PROLOGUE

Scene One

"I'm telling you, Roy, there's something wrong with that girl!"

"You like her."

"Like her? Man, she's … off."

"Awful pretty," Roy quipped.

"She's beautiful," the word play was lost on a preoccupied Johnny, "but pretty isn't everything." He was on automatic pilot as he loaded the fresh supplies and replenished drug box into their compartments. "You have to be able to talk to a girl. She wouldn't talk to me. Not one word. Even if she told me to get lost – What kind of woman doesn't talk … at all? But that smile … Strange girl."
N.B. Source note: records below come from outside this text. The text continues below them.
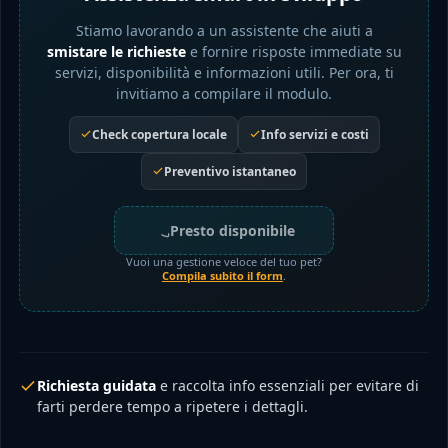
Stiamo lavorando a un assistente che aiuti a
smistare le richieste
e fornire risposte immediate su
servizi, disponibilità e informazioni utili. Per ora, ti
invitiamo a compilare il modulo.
Check copertura locale
Info servizi e costi
Preventivo istantaneo
Presto disponibile
Vuoi una gestione veloce del tuo pet?
Compila subito il form
.
Richiesta guidata
e raccolta info essenziali per evitare di
farti perdere tempo a ripetere i dettagli.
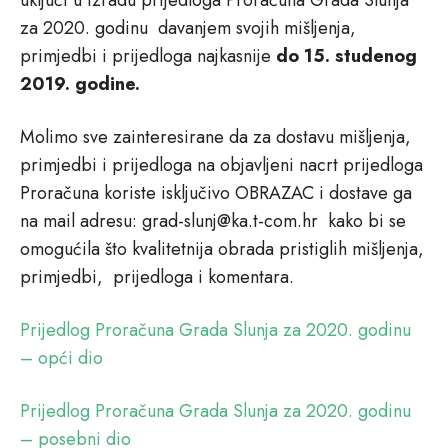
uključi u izradu prijedloga Proračuna Grada Slunja
za 2020. godinu davanjem svojih mišljenja,
primjedbi i prijedloga najkasnije
do 15. studenog
2019. godine.
Molimo sve zainteresirane da za dostavu mišljenja,
primjedbi i prijedloga na objavljeni nacrt prijedloga
Proračuna koriste isključivo OBRAZAC i dostave ga
na mail adresu: grad-slunj@ka.t-com.hr kako bi se
omogućila što kvalitetnija obrada pristiglih mišljenja,
primjedbi, prijedloga i komentara.
Prijedlog Proračuna Grada Slunja za 2020. godinu
– opći dio
Prijedlog Proračuna Grada Slunja za 2020. godinu
– posebni dio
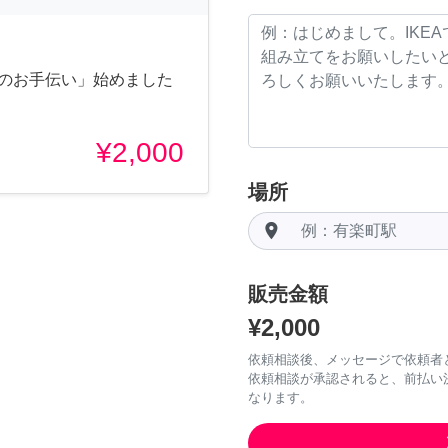
物のお手伝い」始めました
¥2,000
場所
room
販売金額
¥2,000
依頼相談後、メッセージで依頼者
依頼相談が承認されると、前払い
なります。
Corrie Lester was the newest addition to the Rampart ER. She was an auburn haired beauty with a full mouth and big brown eyes and had caught young Gage's attention immediately. While Roy set about getting the supplies they needed, Johnny had turned his attention to the pretty, young nurse seated at the nurse's station. She had smiled at him, holding his eyes with hers and he was smitten. He'd poured on the charm and asked her to dinner. She never said a word, her smile never wavered and her eyes had never left his.
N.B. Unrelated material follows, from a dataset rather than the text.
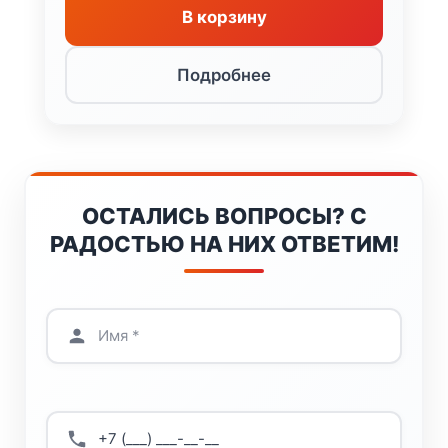
В корзину
Подробнее
ОСТАЛИСЬ ВОПРОСЫ? С
РАДОСТЬЮ НА НИХ ОТВЕТИМ!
"Seems to me a girl that doesn't talk would be the perfect date for you," Roy teased as they boarded the squad.

"Very funny," Johnny scoffed. "Do we even have a date," he wondered aloud. "She never answered."

"Sure you do. She didn't say 'no.'"

"She didn't say 'yes.'"

"Sure she did, the way she was smiling at you."

"Yeah, she was smiling all right," Johnny mused as a smile of his own lit his face.

Roy started the engine and slipped it into gear. "Yeah," he said with a grin, more to himself than to Johnny, "you like her."

Scene Two

Back at the nurse's station Corrie stared down the corridor after them.

"You like him," said a husky voice behind her.

"The paramedic?" The smile reappeared. "Like him! That chauvinist?"

"Yes."

"He's so full of himself."

"Yes."

After a moment's thought, "He is cute."

"Yes," said Dixie triumphantly, as though she had elicited the correct answer to a difficult question.

"No. Not interested."

"Corrie," Dixie took the younger woman's hands in her own. "Loo," she continued softly, "Frank is gone."

Corrie's shoulders slumped as she looked up at Dixie with sad eyes. "It's not about Frank," she protested weakly.

"Have some fun. You're young; it's time you start enjoying life again."

"And you think I'll enjoy your paramedic friend," it was not a question.

"John Gage is – "

"Gage? That was Johnny Gage?"

"So you've heard the stories. Some of them are even true," Dixie grasped Corrie's shoulders and looked directly into her eyes, "but you didn't stop smiling the whole time he was here. You haven't smiled that much since you've been home."

Corrie thought about her interaction with Johnny, his bragging, his flirting, his eyes. She felt the smile return.

"Accept the date," Dixie pressed. "Maybe nothing will come of it, but if he can get you smiling like that, even for just one evening, it'll be worth it."

"He really is cute," Corrie conceded. At that moment Dr. Early poked his head out of treatment room two and called for a nurse.

Corrie rushed off in response. The door to room two was already closing when Dixie added quietly, "Yeah, you like him."